5. BEA Is A Financial Mess. Oracle Is A Financial Rock Of Gibraltar.

BEA has been a financial mess over the last year. BEA shares took a beating in February after the company forecast softer-than-expected sales for its fiscal quarter ended April 30. This after BEA became embroiled in the stock options scandal that wracked technology companies. BEA's own investigation showed that for nearly 10 years company officers manipulated grant dates to maximize the value of employee stock options and failed to properly record compensation expenses associated with options. For its quarter ended July BEA reported a 9 percent drop in software license fees -- a key indicator of growth, or lack thereof.

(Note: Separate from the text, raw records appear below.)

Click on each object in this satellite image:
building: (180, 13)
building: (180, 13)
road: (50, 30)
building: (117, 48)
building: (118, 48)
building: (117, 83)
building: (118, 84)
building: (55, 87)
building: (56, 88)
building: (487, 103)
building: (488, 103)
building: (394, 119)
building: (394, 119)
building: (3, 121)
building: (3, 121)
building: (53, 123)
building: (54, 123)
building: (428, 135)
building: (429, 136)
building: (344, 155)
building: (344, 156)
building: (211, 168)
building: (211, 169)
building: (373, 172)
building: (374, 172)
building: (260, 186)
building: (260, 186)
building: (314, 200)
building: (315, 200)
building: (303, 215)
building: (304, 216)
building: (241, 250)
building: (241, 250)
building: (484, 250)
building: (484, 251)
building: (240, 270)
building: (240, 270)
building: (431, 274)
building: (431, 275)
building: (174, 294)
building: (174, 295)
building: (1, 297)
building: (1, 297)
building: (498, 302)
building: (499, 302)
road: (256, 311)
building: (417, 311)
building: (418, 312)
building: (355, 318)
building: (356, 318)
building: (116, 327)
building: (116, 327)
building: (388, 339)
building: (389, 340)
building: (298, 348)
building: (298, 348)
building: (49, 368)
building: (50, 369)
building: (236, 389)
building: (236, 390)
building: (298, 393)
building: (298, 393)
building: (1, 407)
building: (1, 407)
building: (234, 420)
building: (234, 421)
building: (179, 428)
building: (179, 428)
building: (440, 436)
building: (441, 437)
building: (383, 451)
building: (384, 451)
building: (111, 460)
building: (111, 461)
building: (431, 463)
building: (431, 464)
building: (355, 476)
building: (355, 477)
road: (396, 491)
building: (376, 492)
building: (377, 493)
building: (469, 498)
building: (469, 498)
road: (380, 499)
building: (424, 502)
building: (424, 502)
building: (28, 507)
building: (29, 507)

Oracle sales, meanwhile, have soared to $14.2 billion for fiscal 2007. With Dell founder Michael Dell struggling to revive Dell and Microsoft cofounder Bill Gates stepping aside, Larry Ellison remains one of the original kings of technology. Oracle has a clear and compelling strategy to provide the best end-to-end software stack in the business. BEA and its board on Friday issued a statement that says the Oracle offer undervalues the company. Undervalued. What a laugh! Chuang and the BEA board should take the 25 percent premium and run with it. In short: BEA should consider itself lucky to be bought by Ellison and company.